Contributing to Hezar

Welcome to Hezar! We greatly appreciate your interest in contributing to this project and helping us make it even more valuable to the Persian community. Whether you’re a developer, researcher, or enthusiast, your contributions are invaluable in helping us grow and improve Hezar.

Before you start contributing, please take a moment to review the following guidelines.

Code of Conduct

This project and its community adhere to the Contributor Code of Conduct.

How to Contribute

Reporting Bugs

If you come across a bug or unexpected behavior, please help us by reporting it. Use the GitHub Issue Tracker to create a detailed bug report. Include information such as:

  • A clear and descriptive title.

  • Steps to reproduce the bug.

  • Expected behavior.

  • Actual behavior.

  • Your operating system and Python version.

Adding features

Have a great idea for a new feature or improvement? We’d love to hear it. You can open an issue and add your suggestion with a clear description and further suggestions on how it can be implemented. Also, if you already can implement it yourself, just follow the instructions on how you can send a PR.
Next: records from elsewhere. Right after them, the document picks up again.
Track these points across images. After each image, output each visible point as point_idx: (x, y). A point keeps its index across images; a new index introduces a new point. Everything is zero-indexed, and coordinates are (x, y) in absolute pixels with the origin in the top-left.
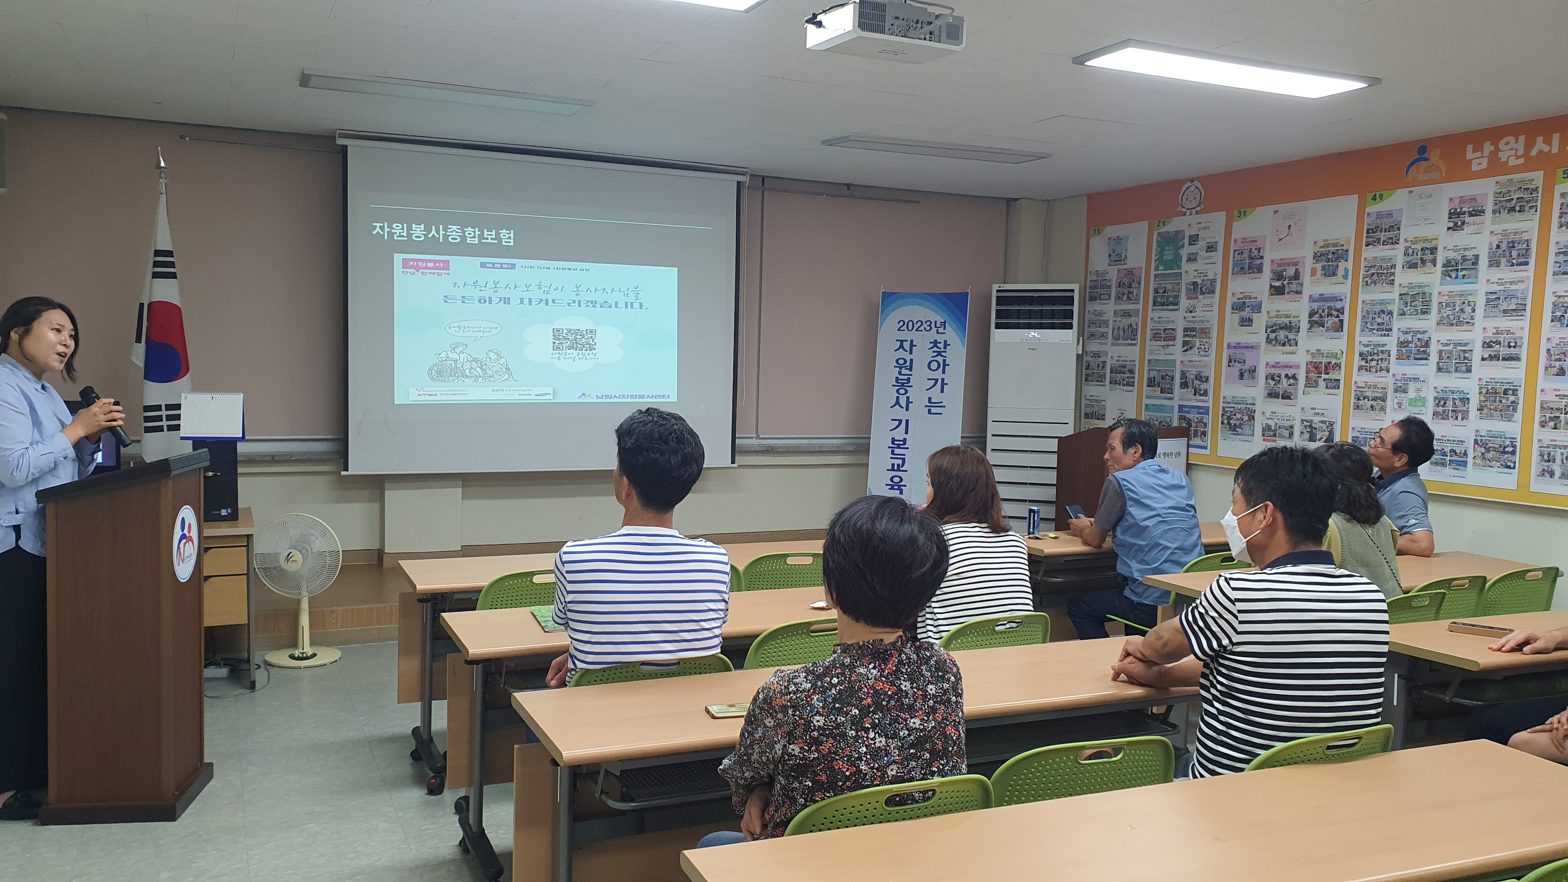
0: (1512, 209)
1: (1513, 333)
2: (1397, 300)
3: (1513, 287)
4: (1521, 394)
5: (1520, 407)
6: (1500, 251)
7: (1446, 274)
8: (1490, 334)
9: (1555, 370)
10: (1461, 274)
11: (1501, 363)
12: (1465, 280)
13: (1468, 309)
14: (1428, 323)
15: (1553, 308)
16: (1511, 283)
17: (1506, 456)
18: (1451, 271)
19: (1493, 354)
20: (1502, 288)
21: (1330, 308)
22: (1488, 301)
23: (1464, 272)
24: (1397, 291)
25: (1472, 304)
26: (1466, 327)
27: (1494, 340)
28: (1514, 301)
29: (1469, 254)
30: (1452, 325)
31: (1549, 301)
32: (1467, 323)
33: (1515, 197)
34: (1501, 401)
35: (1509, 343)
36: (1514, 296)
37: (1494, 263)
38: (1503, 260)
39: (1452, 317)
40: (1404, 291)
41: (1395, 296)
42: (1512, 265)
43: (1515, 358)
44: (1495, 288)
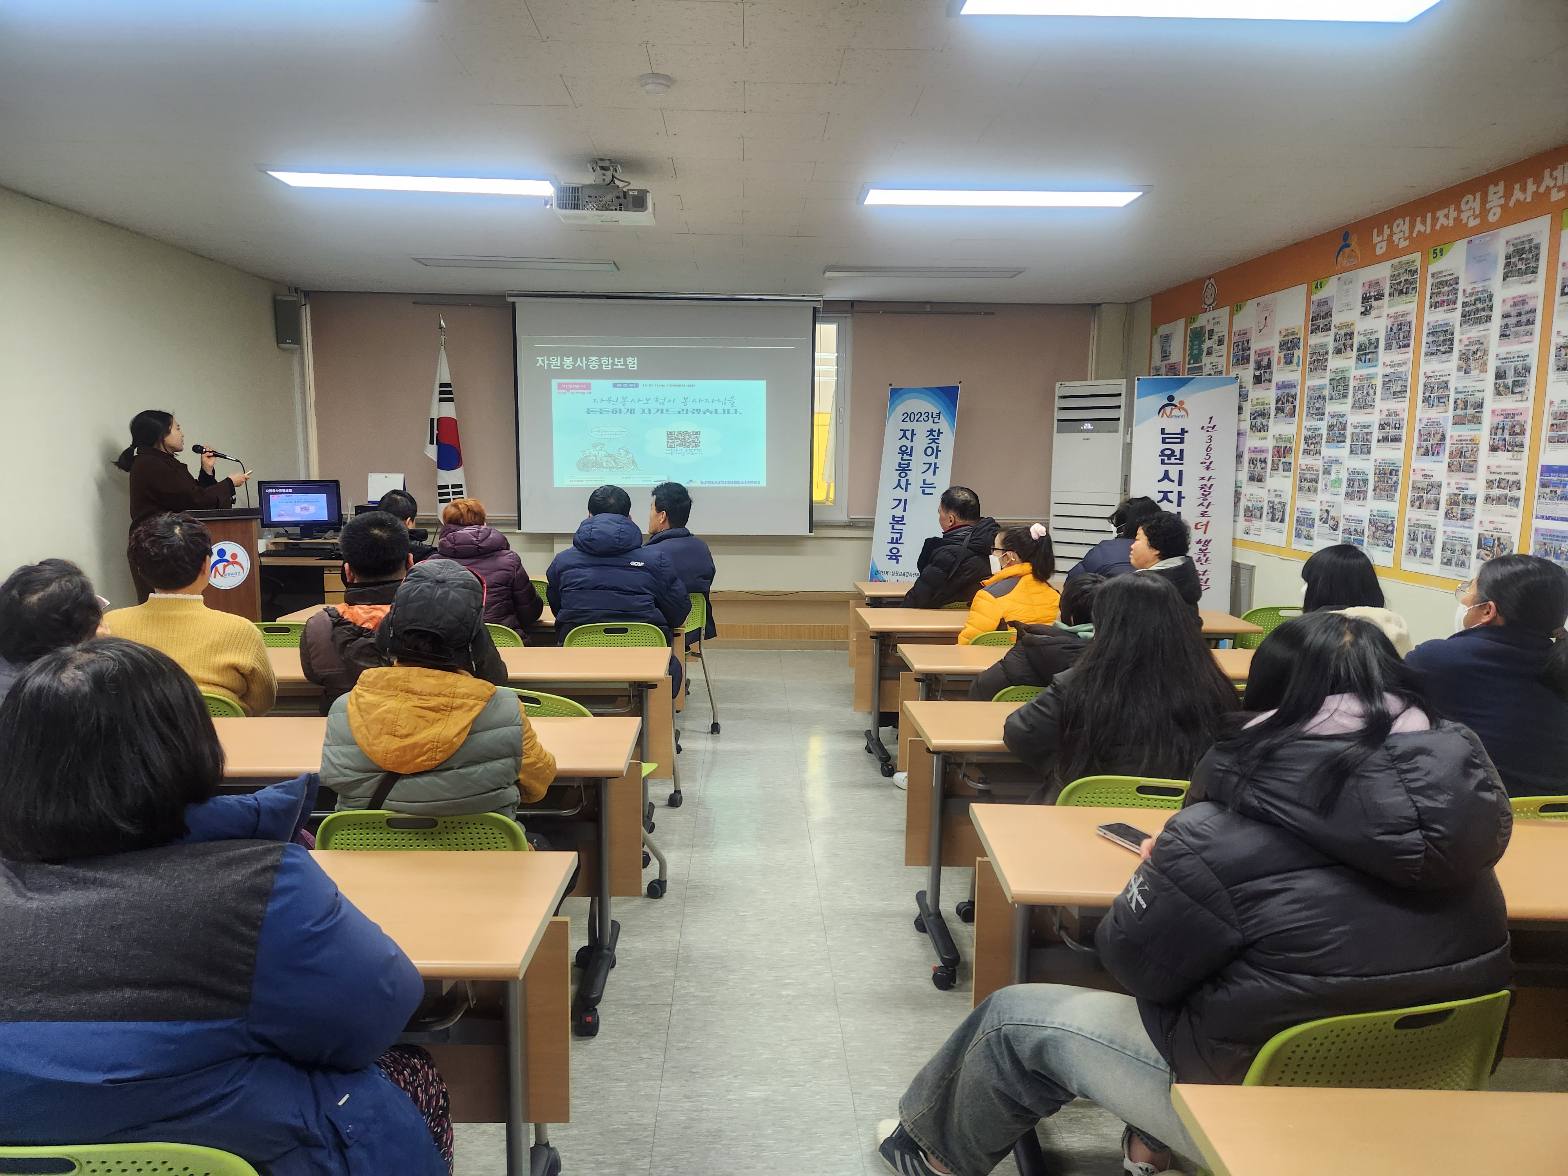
0: (1401, 292)
1: (1398, 415)
2: (1328, 385)
3: (1400, 369)
4: (1400, 473)
5: (1399, 486)
6: (1392, 333)
7: (1359, 359)
8: (1384, 416)
9: (1422, 450)
10: (1368, 357)
11: (1390, 444)
12: (1370, 364)
13: (1371, 392)
14: (1344, 407)
15: (1425, 390)
16: (1399, 365)
17: (1388, 534)
18: (1362, 355)
19: (1385, 435)
20: (1392, 370)
21: (1288, 395)
22: (1384, 383)
23: (1370, 356)
24: (1328, 375)
25: (1374, 386)
26: (1369, 410)
27: (1386, 422)
28: (1400, 383)
29: (1373, 337)
30: (1361, 408)
31: (1422, 380)
32: (1371, 405)
33: (1403, 279)
34: (1387, 482)
35: (1395, 424)
36: (1400, 378)
37: (1388, 347)
38: (1394, 342)
39: (1361, 400)
40: (1333, 376)
41: (1326, 381)
42: (1399, 348)
43: (1397, 439)
44: (1389, 370)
Adding/Improving documents

Have a suggestion to enhance our documentation or want to contribute entirely new sections? We welcome your input!
Here’s how you can get involved:
Docs website is deployed here: https://hezarai.github.io/hezar and the source for the docs are located at the docs folder in the root of the repo. Feel free to apply your changes or add new docs to this section. Notice that docs are written in Markdown format. In case you have added new files to this section, you must include them in the index.md file in the same folder. For example, if you’ve added the file new_doc.md to the get_started folder, you have to modify get_started/index.md and put your file name there.

Commit guidelines

Functional best practices

  • Ensure only one “logical change” per commit for efficient review and flaw identification.

  • Smaller code changes facilitate quicker reviews and easier troubleshooting using Git’s bisect capability.
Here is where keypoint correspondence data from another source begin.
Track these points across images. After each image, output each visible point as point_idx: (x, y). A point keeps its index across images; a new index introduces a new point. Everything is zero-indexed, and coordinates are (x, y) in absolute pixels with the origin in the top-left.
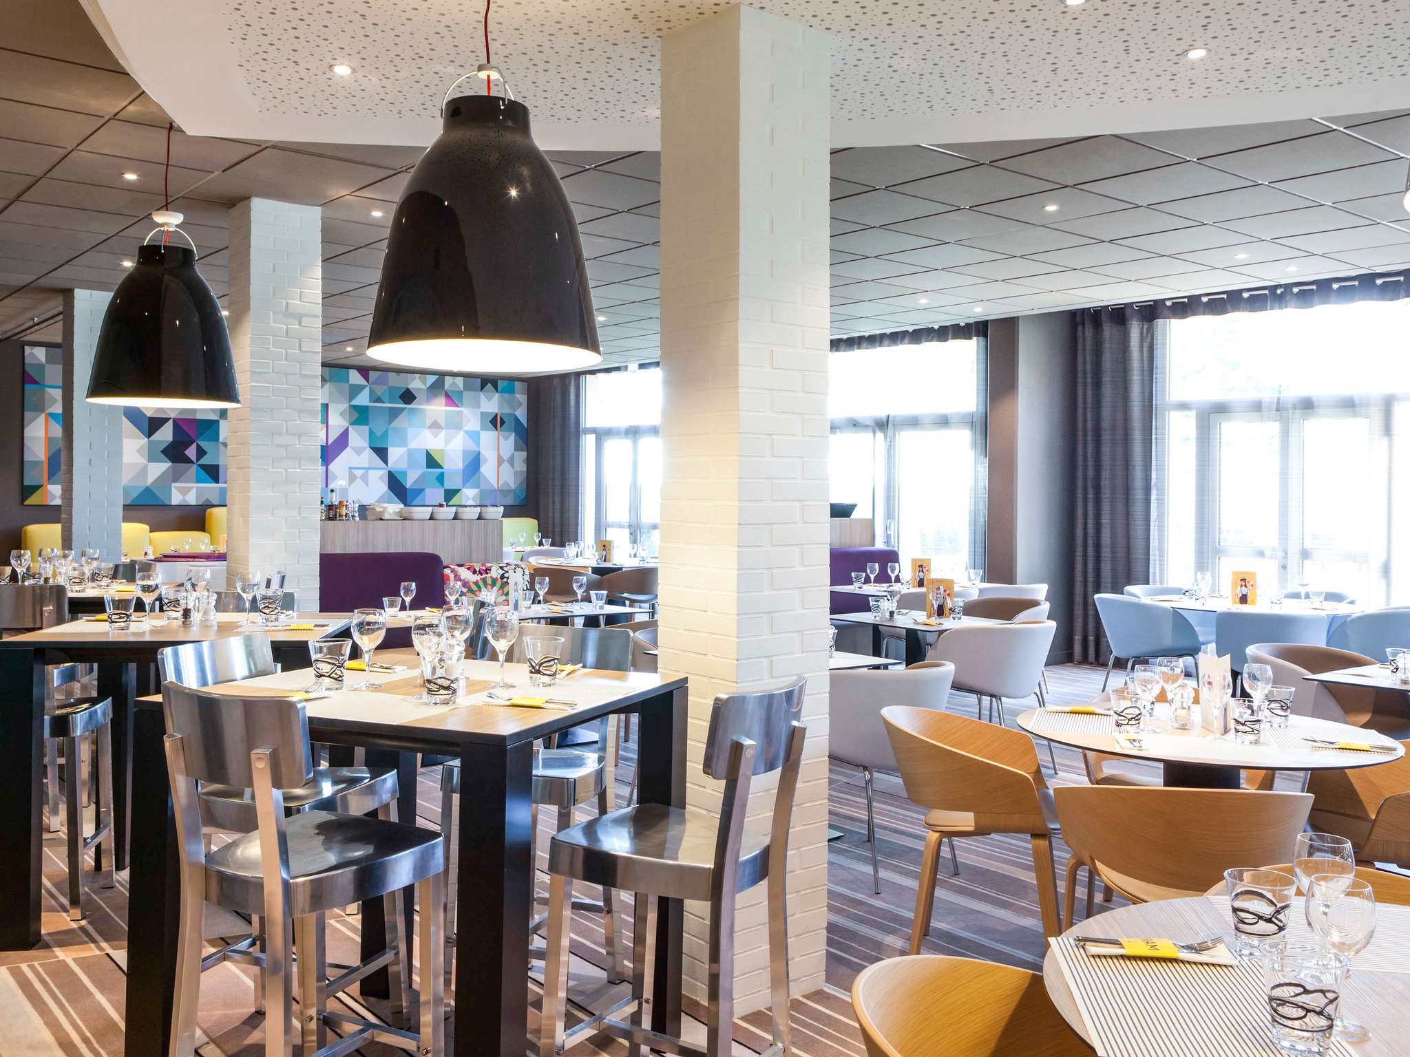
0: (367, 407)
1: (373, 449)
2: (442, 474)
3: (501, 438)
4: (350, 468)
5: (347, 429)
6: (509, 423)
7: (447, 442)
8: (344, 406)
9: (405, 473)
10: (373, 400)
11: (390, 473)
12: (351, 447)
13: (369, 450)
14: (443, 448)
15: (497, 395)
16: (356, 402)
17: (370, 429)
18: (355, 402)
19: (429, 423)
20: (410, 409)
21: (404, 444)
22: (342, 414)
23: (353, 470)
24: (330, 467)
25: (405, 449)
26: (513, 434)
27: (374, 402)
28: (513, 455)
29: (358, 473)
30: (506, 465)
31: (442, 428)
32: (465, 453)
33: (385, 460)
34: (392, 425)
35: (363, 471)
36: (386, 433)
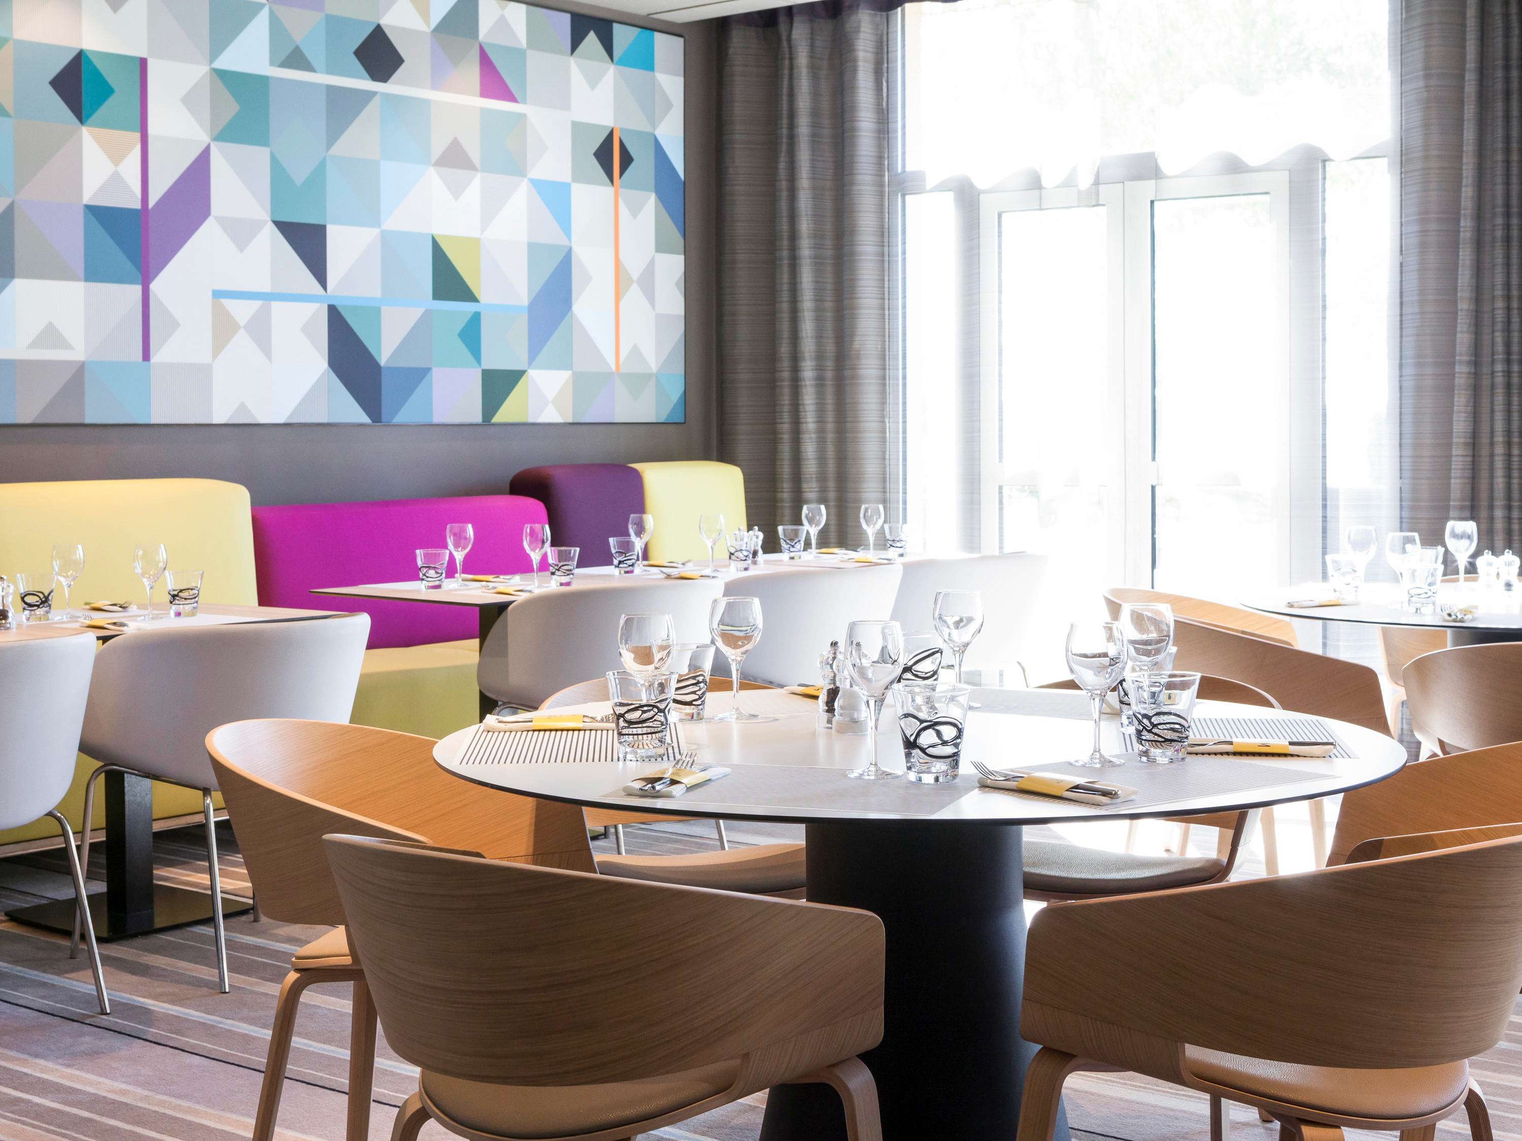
0: (262, 82)
1: (282, 226)
2: (475, 320)
3: (623, 210)
4: (218, 294)
5: (206, 153)
6: (642, 164)
7: (487, 217)
8: (198, 71)
9: (373, 313)
10: (283, 57)
11: (334, 314)
12: (221, 221)
13: (271, 234)
14: (474, 234)
15: (611, 72)
16: (230, 60)
17: (274, 161)
18: (226, 62)
19: (438, 147)
20: (387, 97)
21: (372, 217)
22: (188, 101)
23: (227, 303)
24: (154, 286)
25: (375, 231)
26: (653, 197)
27: (284, 65)
28: (652, 264)
29: (242, 311)
30: (634, 296)
31: (473, 168)
32: (535, 250)
33: (319, 270)
34: (337, 149)
35: (256, 304)
36: (318, 176)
  • Avoid mixing whitespace changes with functional code changes.

  • Avoid mixing two unrelated functional changes.

  • Refrain from sending large new features in a single giant commit.

Styling best practices

  • Use imperative mood in the subject (e.g., “Add support for …” not “Adding support or added support”) .
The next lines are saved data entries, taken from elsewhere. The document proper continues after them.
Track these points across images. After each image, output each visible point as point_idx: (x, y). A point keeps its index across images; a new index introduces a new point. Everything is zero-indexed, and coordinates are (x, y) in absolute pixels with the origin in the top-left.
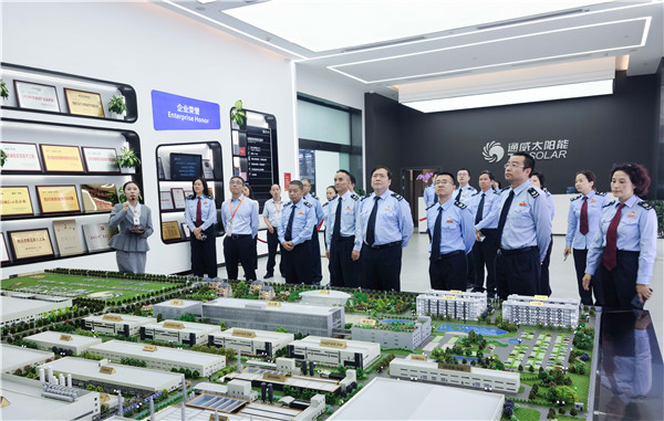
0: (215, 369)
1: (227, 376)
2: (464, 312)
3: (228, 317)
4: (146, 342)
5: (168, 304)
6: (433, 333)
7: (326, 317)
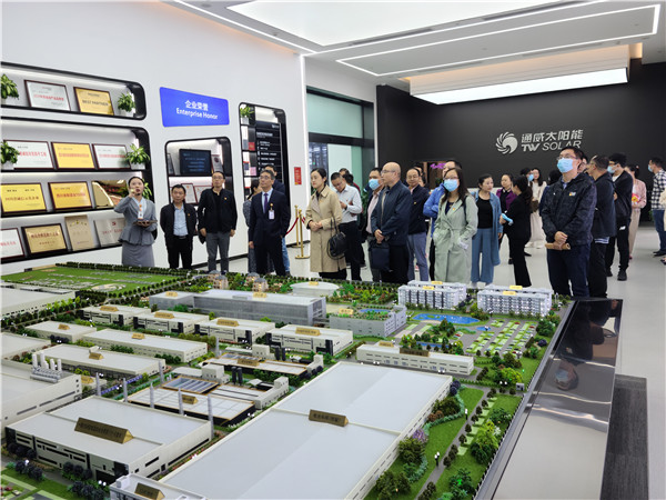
0: (196, 355)
1: (206, 361)
2: (442, 302)
3: (218, 308)
4: (138, 331)
5: (163, 295)
6: (409, 322)
7: (306, 307)
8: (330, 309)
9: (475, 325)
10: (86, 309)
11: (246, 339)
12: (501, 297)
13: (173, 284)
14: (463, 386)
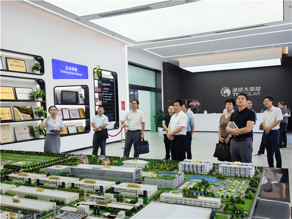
0: (73, 200)
1: (79, 203)
2: (201, 170)
3: (84, 174)
4: (40, 187)
5: (53, 167)
6: (185, 180)
7: (132, 173)
8: (144, 174)
9: (219, 182)
10: (10, 175)
11: (100, 191)
12: (231, 168)
13: (58, 161)
14: (217, 214)
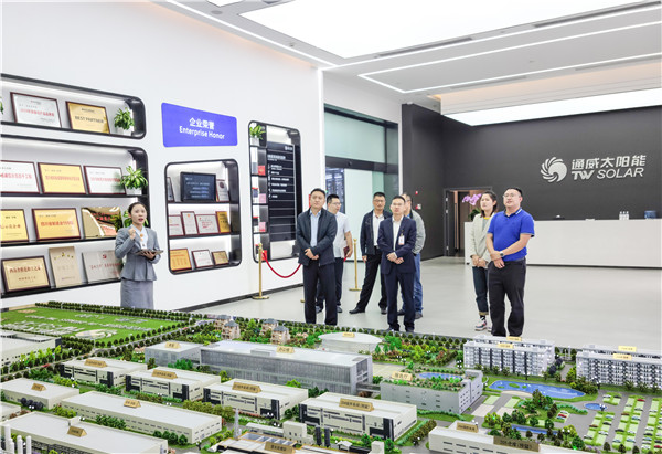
0: (208, 433)
1: (222, 443)
2: (526, 365)
3: (231, 365)
4: (132, 395)
5: (162, 347)
6: (486, 392)
7: (348, 369)
9: (582, 401)
10: (67, 363)
12: (610, 363)
13: (172, 331)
  • Keep the subject line short and concise, preferably less than 50 characters.

  • Capitalize the subject line and do not end it with a period.

  • Wrap body lines at 72 characters.

  • Use the body to explain what and why a change was made.

  • Do not explain the “how” in the commit message; reserve it for documentation or code.

  • For commits referencing an issue or pull request, write the proper commit subject followed by the reference in parentheses (e.g., “Add NFKC normalizer (#9999)”).

  • Reference codes & paths in back quotes (e.g., variable, method(), Class(), file.py).

  • Preferably use the following gitmoji compatible codes at the beginning of your commit message:

Emoji Code

Emoji

Description

Example Commit

:bug:

🐛

Fix a bug or issue

:bug: Fix issue with image loading in DataLoader

:sparkles:

Add feature or improvements

:sparkles: Introduce support for text summarization

:recycle:

♻️

Refactor code (backward compatible refactor)

:recycle: Refactor data preprocessing utilities

:memo:

📝

Add or change docs

:memo: Update documentation for text classification

:pencil2:

✏️

Minor change or improvement

:pencil2: Improve logging in Trainer

:fire:

🔥

Remove code or file

:fire: Remove outdated utility function

:boom:

💥

Introduce breaking changes

:boom: Update API, requires modification in existing scripts

:test_tube:

🧪

Test-related changes

:test_tube: Add unit tests for data loading functions

:bookmark:

🔖

Version release

:bookmark: Release v1.0.0

:adhesive_bandage:

🩹

Non-critical fix

:adhesive_bandage: Fix minor issue in BPE tokenizer

Sending a PR

In order to apply any change to the repo, you have to follow these step:

  1. Fork the Hezar repository.

  2. Create a new branch for your feature, bug fix, etc.

  3. Make your changes.

  4. Update the documentation to reflect your changes.

  5. Ensure your code adheres to the Google Python Style Guide.

  6. Format the code using ruff (ruff check --fix .)

  7. Write tests to ensure the functionality if needed.

  8. Run tests and make sure all of them pass. (Skip this step if your changes do not involve codes)

  9. Open a pull request from your fork and the PR template will be automatically loaded to help you do the rest.

  10. Be responsive to feedback and comments during the review process.

  11. Thanks for contributing to the Hezar project.😉❤️

License

By contributing to Hezar, you agree that your contributions will be licensed under the Apache 2.0 License.

We look forward to your contributions and appreciate your efforts in making Hezar a powerful AI tool for the Persian community!